Sunday, September 6, 2015

Book Review: Archipelago - A Journey Across Indonesia, by Ian Burnet as reviewed by Ron Witton


Ian Burnet, Archipelago: A Journey Across Indonesia, Rosenberg Publishing, 2015; 184 pp; illustrated; maps; rrp $39.99

This beautifully illustrated and informative book takes the reader on a journey both through the landscape of Indonesia and also back through Indonesia’s past. It weaves a spellbinding experience that will take many of us through memories of past trips many of us have taken and will also entice us to explore parts of Indonesia where we have not yet ventured.

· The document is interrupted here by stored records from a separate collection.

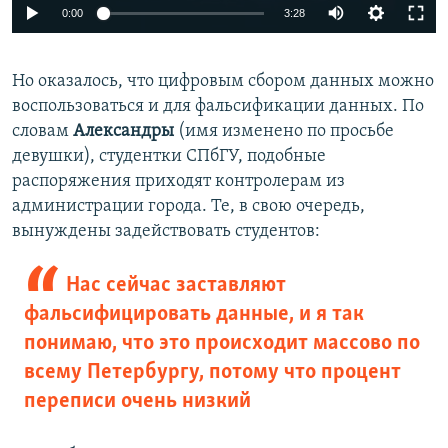
0:00
3:28
Но оказалось, что цифровым сбором данных можно
воспользоваться и для фальсификации данных. По
словам
Александры
(имя изменено по просьбе
девушки), студентки СПбГУ, подобные
распоряжения приходят контролерам из
администрации города. Те, в свою очередь,
вынуждены задействовать студентов:
Нас сейчас заставляют
фальсифицировать данные, и я так
понимаю, что это происходит массово по
всему Петербургу, потому что процент
переписи очень низкий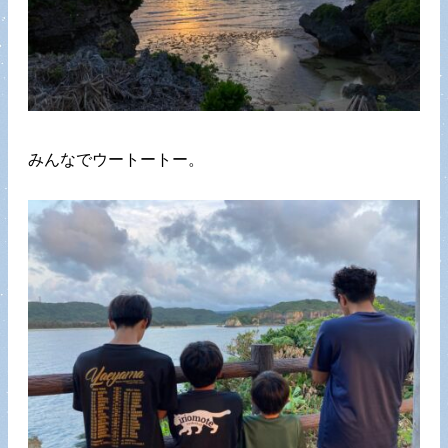
みんなでウートートー。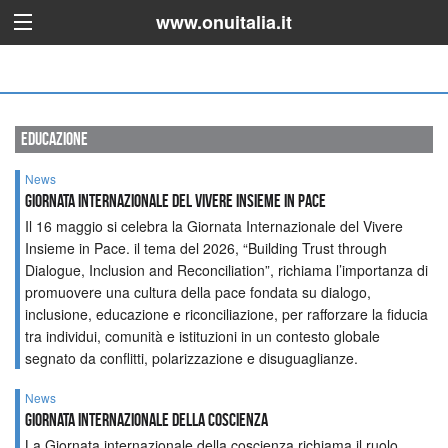
www.onuitalia.it
educazione
News
GIORNATA INTERNAZIONALE DEL VIVERE INSIEME IN PACE
Il 16 maggio si celebra la Giornata Internazionale del Vivere
Insieme in Pace. il tema del 2026, “Building Trust through
Dialogue, Inclusion and Reconciliation”, richiama l’importanza di
promuovere una cultura della pace fondata su dialogo,
inclusione, educazione e riconciliazione, per rafforzare la fiducia
tra individui, comunità e istituzioni in un contesto globale
segnato da conflitti, polarizzazione e disuguaglianze.
News
GIORNATA INTERNAZIONALE DELLA COSCIENZA
La Giornata internazionale della coscienza richiama il ruolo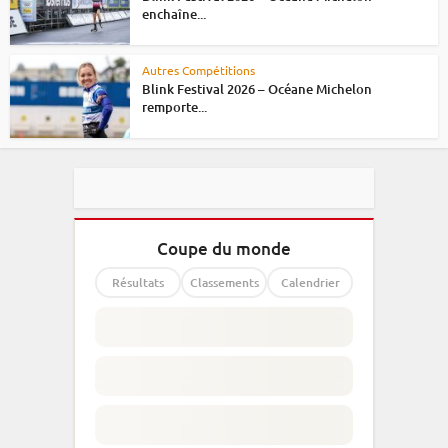
enchaîne...
Autres Compétitions
Blink Festival 2026 – Océane Michelon
remporte...
Coupe du monde
Résultats
Classements
Calendrier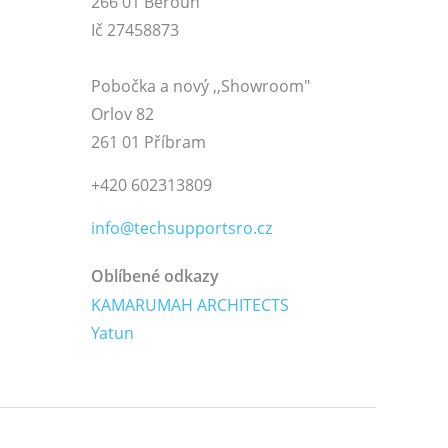
266 01 Beroun
Ič 27458873
Pobočka a nový ,,Showroom"
Orlov 82
261 01 Příbram
+420 602313809
info@techsupportsro.cz
Oblíbené odkazy
KAMARUMAH ARCHITECTS
Yatun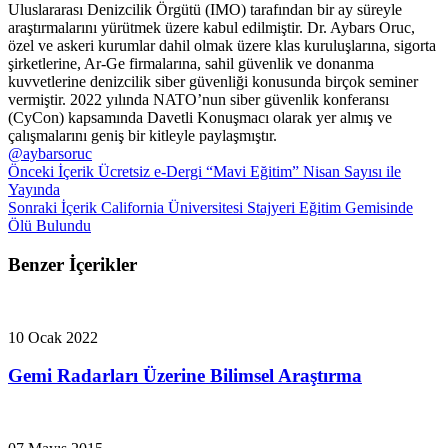
Uluslararası Denizcilik Örgütü (IMO) tarafından bir ay süreyle
araştırmalarını yürütmek üzere kabul edilmiştir. Dr. Aybars Oruc,
özel ve askeri kurumlar dahil olmak üzere klas kuruluşlarına, sigorta
şirketlerine, Ar-Ge firmalarına, sahil güvenlik ve donanma
kuvvetlerine denizcilik siber güvenliği konusunda birçok seminer
vermiştir. 2022 yılında NATO’nun siber güvenlik konferansı
(CyCon) kapsamında Davetli Konuşmacı olarak yer almış ve
çalışmalarını geniş bir kitleyle paylaşmıştır.
@aybarsoruc
Önceki İçerik
Ücretsiz e-Dergi “Mavi Eğitim” Nisan Sayısı ile
Yayında
Sonraki İçerik
California Üniversitesi Stajyeri Eğitim Gemisinde
Ölü Bulundu
Benzer İçerikler
10 Ocak 2022
Gemi Radarları Üzerine Bilimsel Araştırma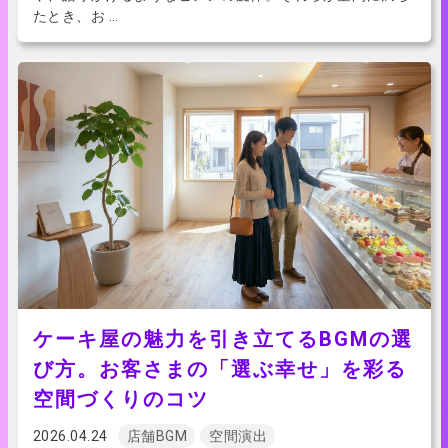
たとき、お …
ケーキ屋の魅力を引き立てるBGMの選
び方。お客さまの「選ぶ幸せ」を彩る
空間づくりのコツ
2026.04.24
店舗BGM
空間演出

Ian Burnet, a geologist by trade, first came to Indonesia to work in 1968 and has maintained a life-long association with the country. The book chronicles his recent fulfilment of a life-long ambition to cross the archipelago and to tell its (hi)story. His long-term interest in eastern Indonesia resulted in his 2011 book, Spice Islands, and is the background to the boat trips he organises to Indonesia’s eastern islands (www.ianburnetbooks.com).

It was of course the spices found in Indonesia’s eastern islands that were the magnet that for over a thousand years drew the world’s attention to the archipelago. Spices, were more valuable by weight than silver or gold, and brought Indian, Chinese, and later Portuguese, English and Dutch traders to seek their fortune through pillage and trade. In so doing they brought to Indonesia the world’s cultures and religions (Buddhism, Hinduism, Islam and Christianity) to Indonesia where they transformed Indonesia into its current cultural and religious mosaic. 

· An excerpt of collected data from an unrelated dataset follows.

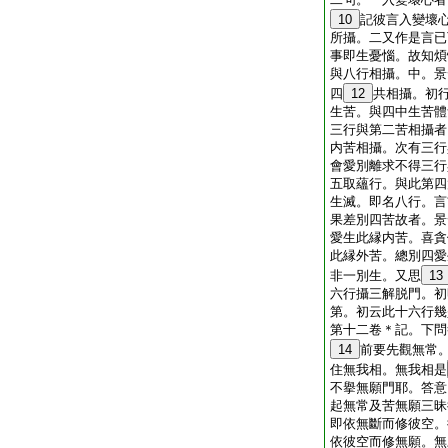
10
記彼言入變壞
所攝。二又作是言已
事即生憂惱。故知煩
與八行相攝。中。景
四
12
共相攝。初
生苦。與四中生苦體
三行與第二苦相攝者
内苦相攝。次有三行
會愛別離求不得三行
五取蘊行。與此第四
生滅。即名八行。言
果差別四苦故者。景
愛生此縁内苦。喜貪
此縁外苦。總別四愛
非一別生。又思
13
六行攝三解脱門。初
第。初云此十六行幾
第十二卷＊記。下問
14
前要先觀無常
住無我相。無我相是
不擧無願門耶。答意
起無常及苦無願三昧
即依無斷而修彼空。
依彼空而修無願。無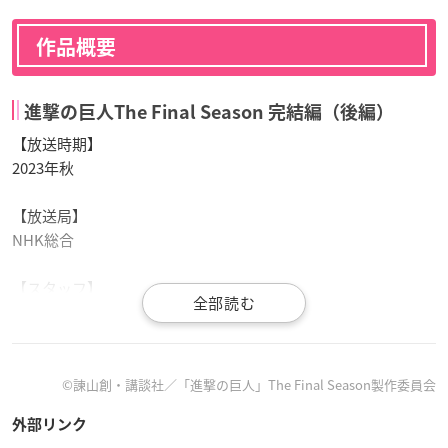
作品概要
進撃の巨人The Final Season 完結編（後編）
【放送時期】
2023年秋
【放送局】
NHK総合
【スタッフ】
原作：諫山 創
（別冊少年マガジン／講談社）
監督：林祐一郎
シリーズ構成：瀬古浩司
©諫山創・講談社／「進撃の巨人」The Final Season製作委員会
キャラクターデザイン：岸 友洋
外部リンク
総作画監督：新沼大祐、秋田 学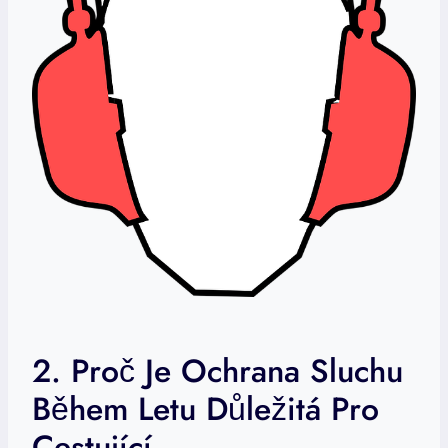
2. Proč Je Ochrana Sluchu
Během Letu Důležitá Pro
Cestující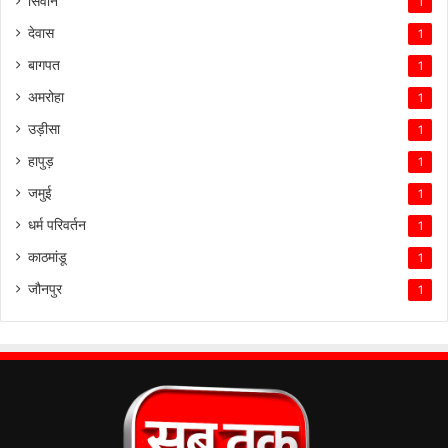
सिवान
1
देवास
1
बागपत
1
अमरोहा
1
उड़ीसा
1
हापुड़
1
जमुई
1
धर्म परिवर्तन
1
काठमांडू
1
जौनपुर
1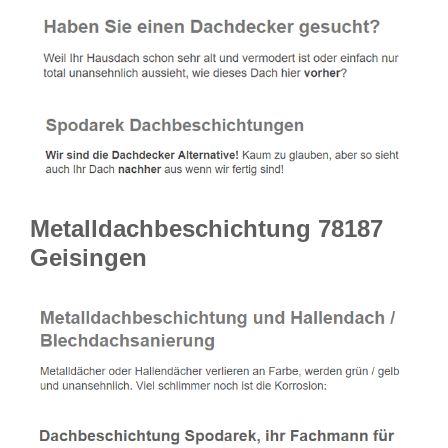
Metalldachbeschichtung 78187
Geisingen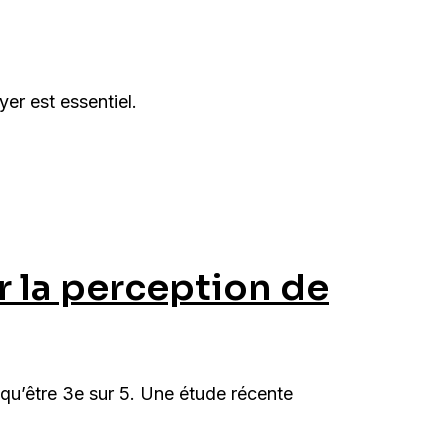
yer est essentiel.
r la perception de
 qu’être 3e sur 5. Une étude récente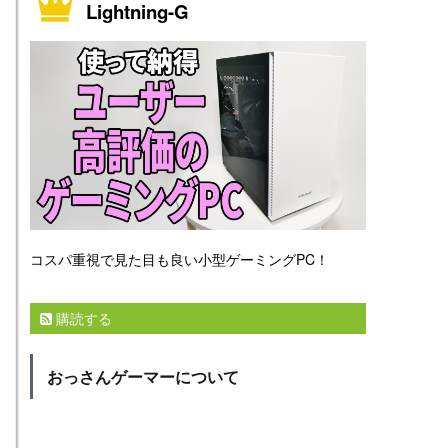
Lightning-G
コスパ重視で見た目も良い小型ゲーミングPC！
購読する
おっさんゲーマーについて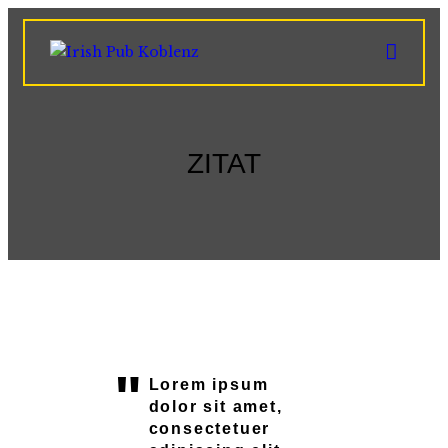
HOME
ZITAT
ABOUT
SPECIALS
GALLERY
HISTORY
CONTACT
Lorem ipsum
dolor sit amet,
consectetuer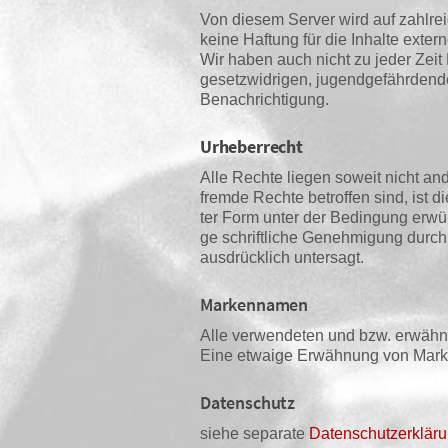
Von die­sem Ser­ver wird auf zahl­rei­c
kei­ne Haf­tung für die Inhal­te exter­
Wir haben auch nicht zu jeder Zeit Ken
gesetz­wid­ri­gen, jugend­ge­fähr­den
Benachrichtigung.
Urheberrecht
Alle Rech­te lie­gen soweit nicht an
frem­de Rech­te betrof­fen sind, ist 
ter Form unter der Bedin­gung erwün
ge schrift­li­che Geneh­mi­gung durch 
aus­drück­lich untersagt.
Markennamen
Alle ver­wen­de­ten und bzw. erwähn
Eine etwa­ige Erwäh­nung von Mar­k
Datenschutz
sie­he sepa­ra­te
Daten­schutz­er­klä­r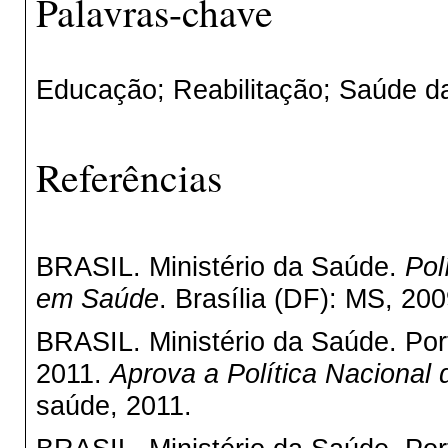
Palavras-chave
Educação; Reabilitação; Saúde d
Referências
BRASIL. Ministério da Saúde.
Pol
em Saúde
. Brasília (DF): MS, 200
BRASIL. Ministério da Saúde. Por
2011.
Aprova a Política Nacional 
saúde, 2011.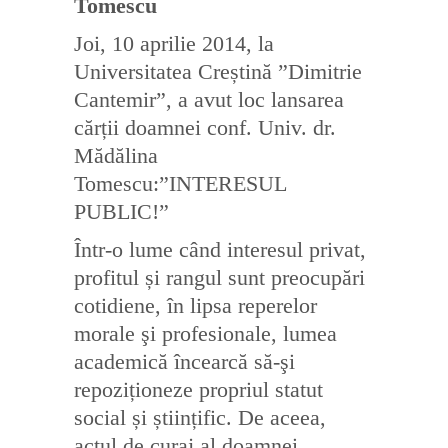
Tomescu
Joi, 10 aprilie 2014, la
Universitatea Creștină ”Dimitrie
Cantemir”, a avut loc lansarea
cărții doamnei conf. Univ. dr.
Mădălina
Tomescu:”INTERESUL
PUBLIC!”
Într-o lume când interesul privat,
profitul și rangul sunt preocupări
cotidiene, în lipsa reperelor
morale şi profesionale, lumea
academică încearcă să-şi
repoziționeze propriul statut
social și științific. De aceea,
actul de curaj al doamnei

This is the tale that Ian skilfully tells. He begins his journey in the Malacca Strait, that important waterway that linked India to China . He then travels across Java where the Indianized historical feudal kingdom’s arose and created the wonderful temples of Borobudur and Prambanan, only later to succumb to Islamic trade and then European colonisation. He then crosses to Bali where Hinduism held out against Islam before eventually also being colonised by the Dutch.

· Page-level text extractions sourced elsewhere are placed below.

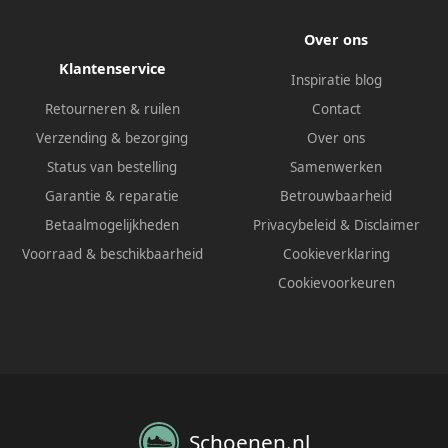
Over ons
Klantenservice
Inspiratie blog
Retourneren & ruilen
Contact
Verzending & bezorging
Over ons
Status van bestelling
Samenwerken
Garantie & reparatie
Betrouwbaarheid
Betaalmogelijkheden
Privacybeleid
&
Disclaimer
Voorraad & beschikbaarheid
Cookieverklaring
Cookievoorkeuren
Schoenen.nl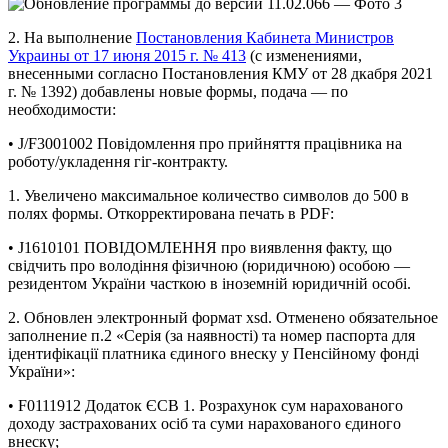
2. На выполнение
Постановления Кабинета Министров
Украины от 17 июня 2015 г. № 413
(с изменениями,
внесенными согласно Постановления КМУ от 28 дкабря 2021
г. № 1392) добавлены новые формы, подача — по
необходимости:
• J/F3001002 Повідомлення про прийняття працівника на
роботу/укладення гіг-контракту.
1. Увеличено максимальное количество символов до 500 в
полях формы. Откорректирована печать в PDF:
• J1610101 ПОВІДОМЛЕННЯ про виявлення факту, що
свідчить про володіння фізичною (юридичною) особою —
резидентом України часткою в іноземній юридичній особі.
2. Обновлен электронный формат xsd. Отменено обязательное
заполнение п.2 «Серія (за наявності) та номер паспорта для
ідентифікації платника єдиного внеску у Пенсійному фонді
України»:
• F0111912 Додаток ЄСВ 1. Розрахунок сум нарахованого
доходу застрахованих осіб та суми нарахованого єдиного
внеску;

His trip then takes him through Indonesia’s Nusa Tenggara islands with the fabulous komodo lizards and neglected cultural enclaves, the home of fabulous woven ikat. His journey ends in East Timor which had a similar history to Indonesia in terms of long European colonisation that was only brought to an end by revolutionary struggle, a story he relates in compassionate detail.

His journey is told through personal anecdotes that link directly to historical observations and insight, accompanied on virtually every page by often stunning photos taken by him en route.

This is a book that will delight, entice and inform both newcomers to Indonesia and old hands alike.